__Short problem__. Copy the text lines that go with every one of the records below, word for word, and leave the pictures out of your answer.

═══ Supplied data ═══

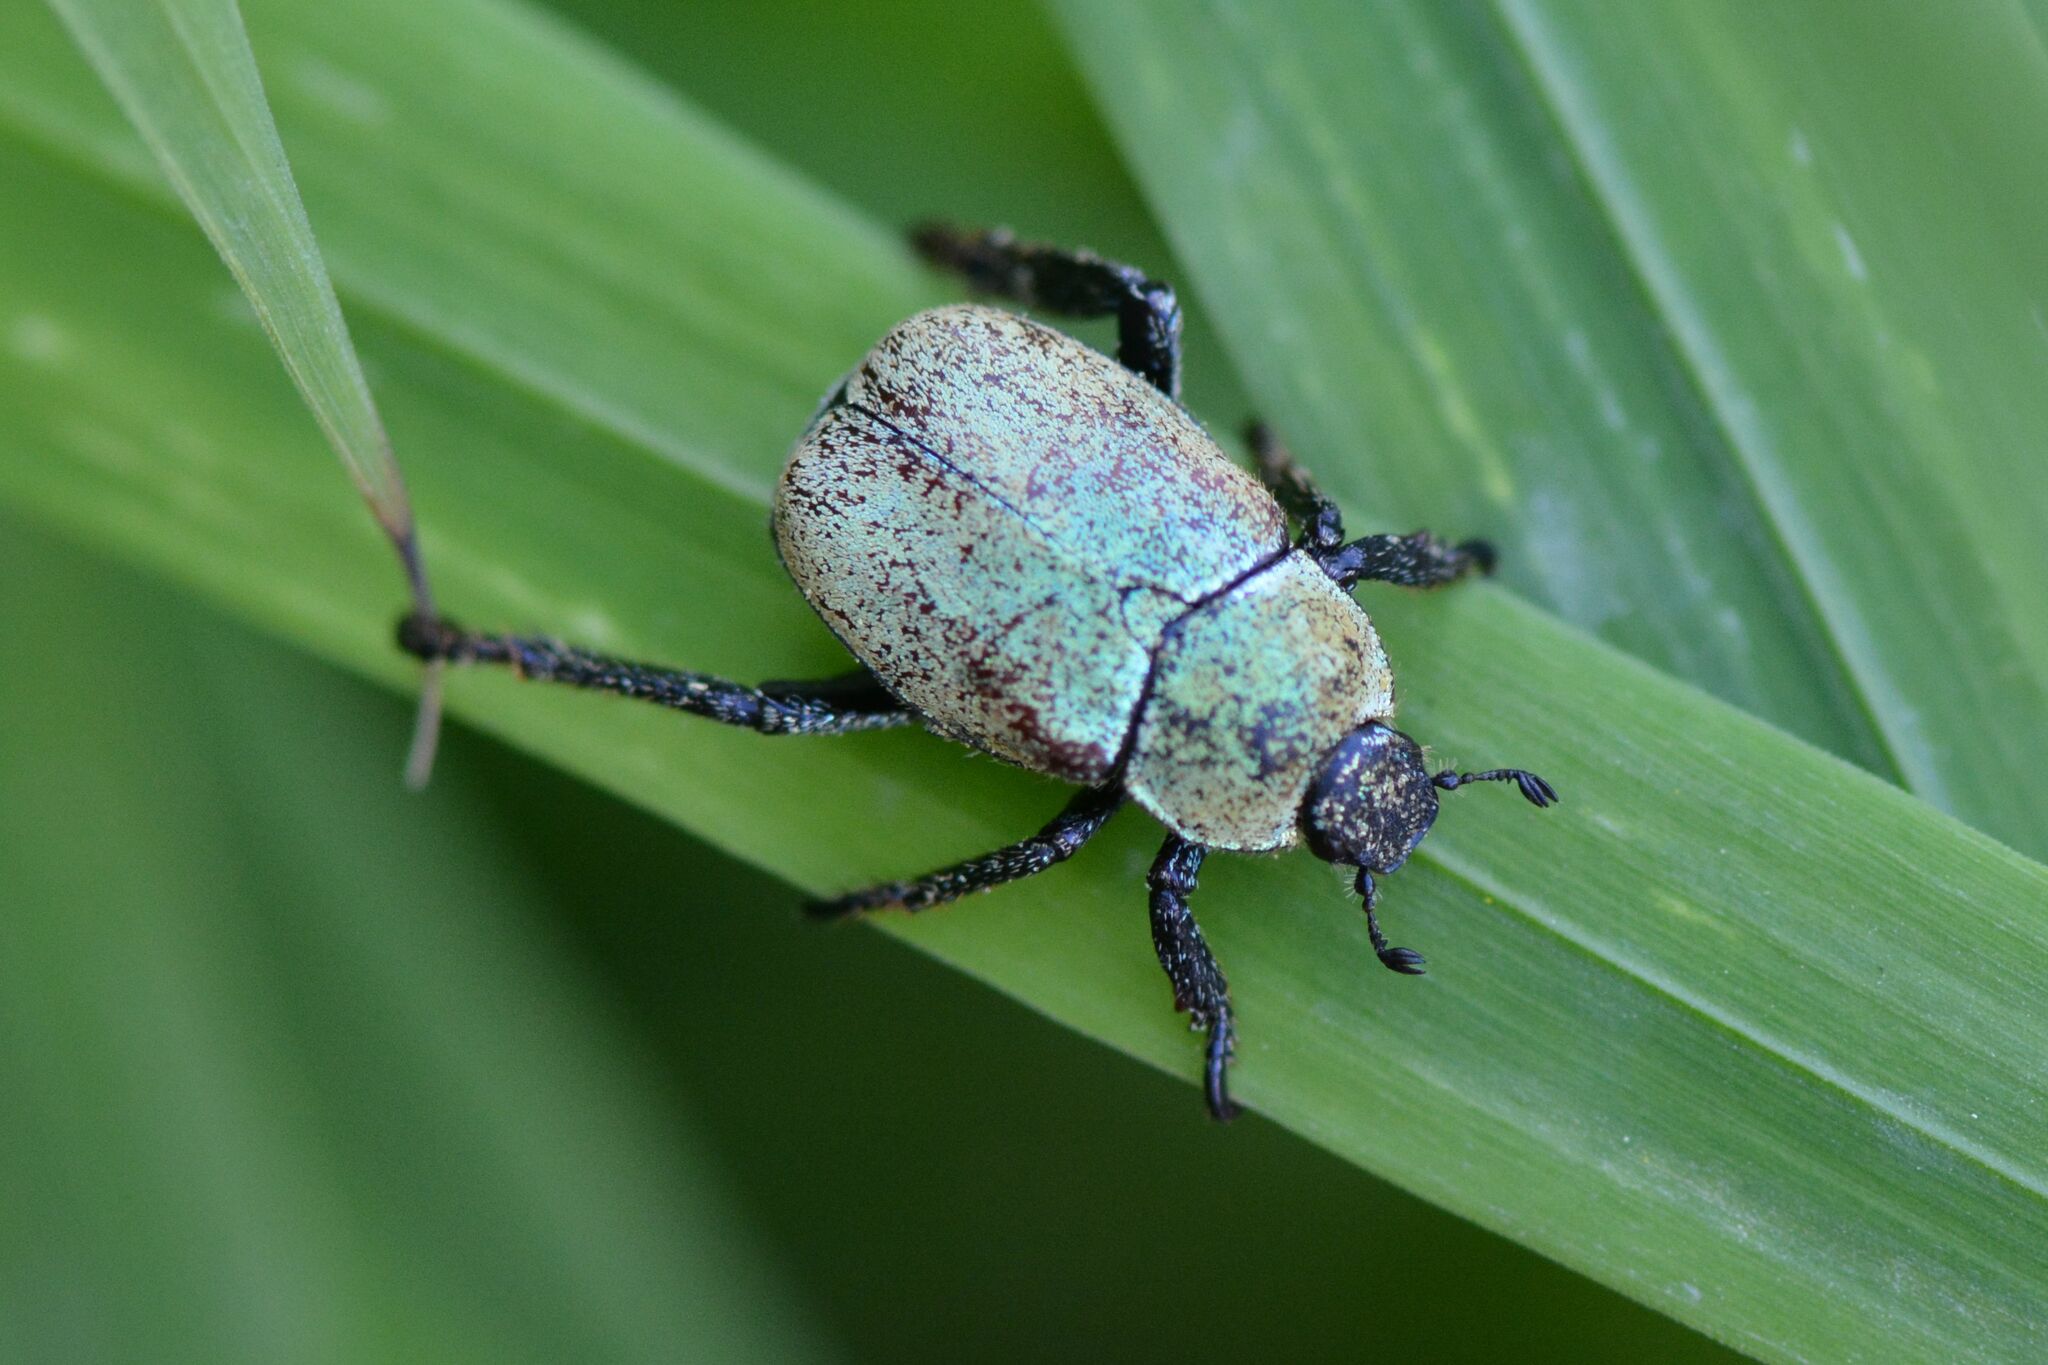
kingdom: Animalia
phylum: Arthropoda
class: Insecta
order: Coleoptera
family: Scarabaeidae
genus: Hoplia
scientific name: Hoplia argentea
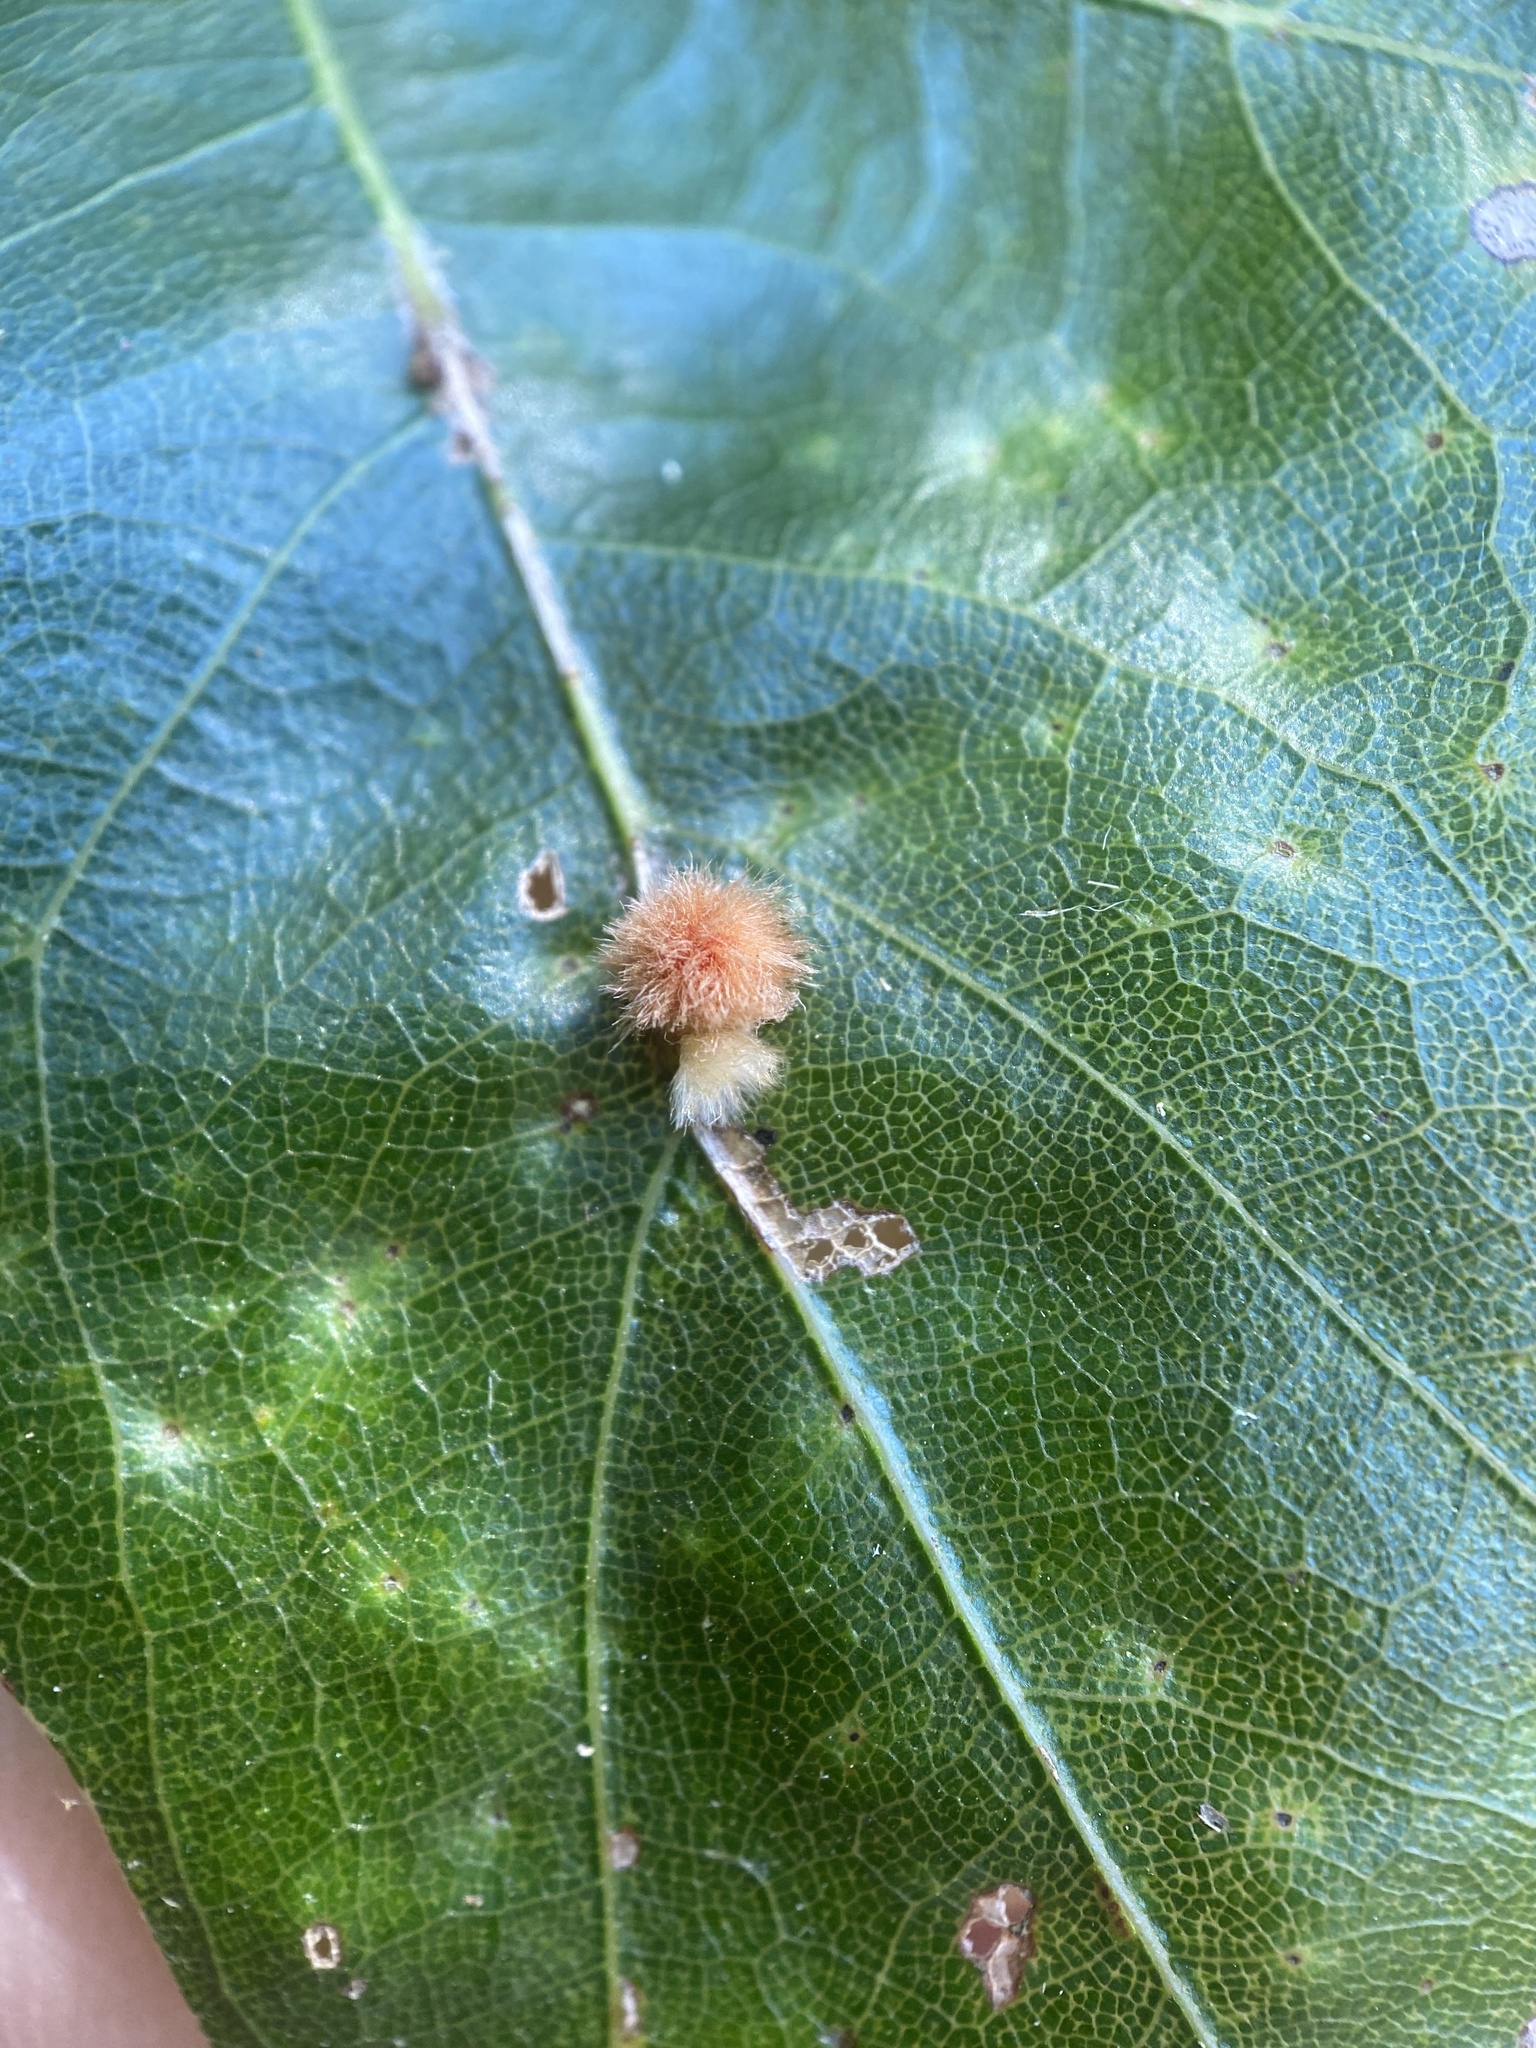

═══

__Finished answer__.
kingdom: Animalia
phylum: Arthropoda
class: Insecta
order: Coleoptera
family: Scarabaeidae
genus: Hoplia
scientific name: Hoplia argentea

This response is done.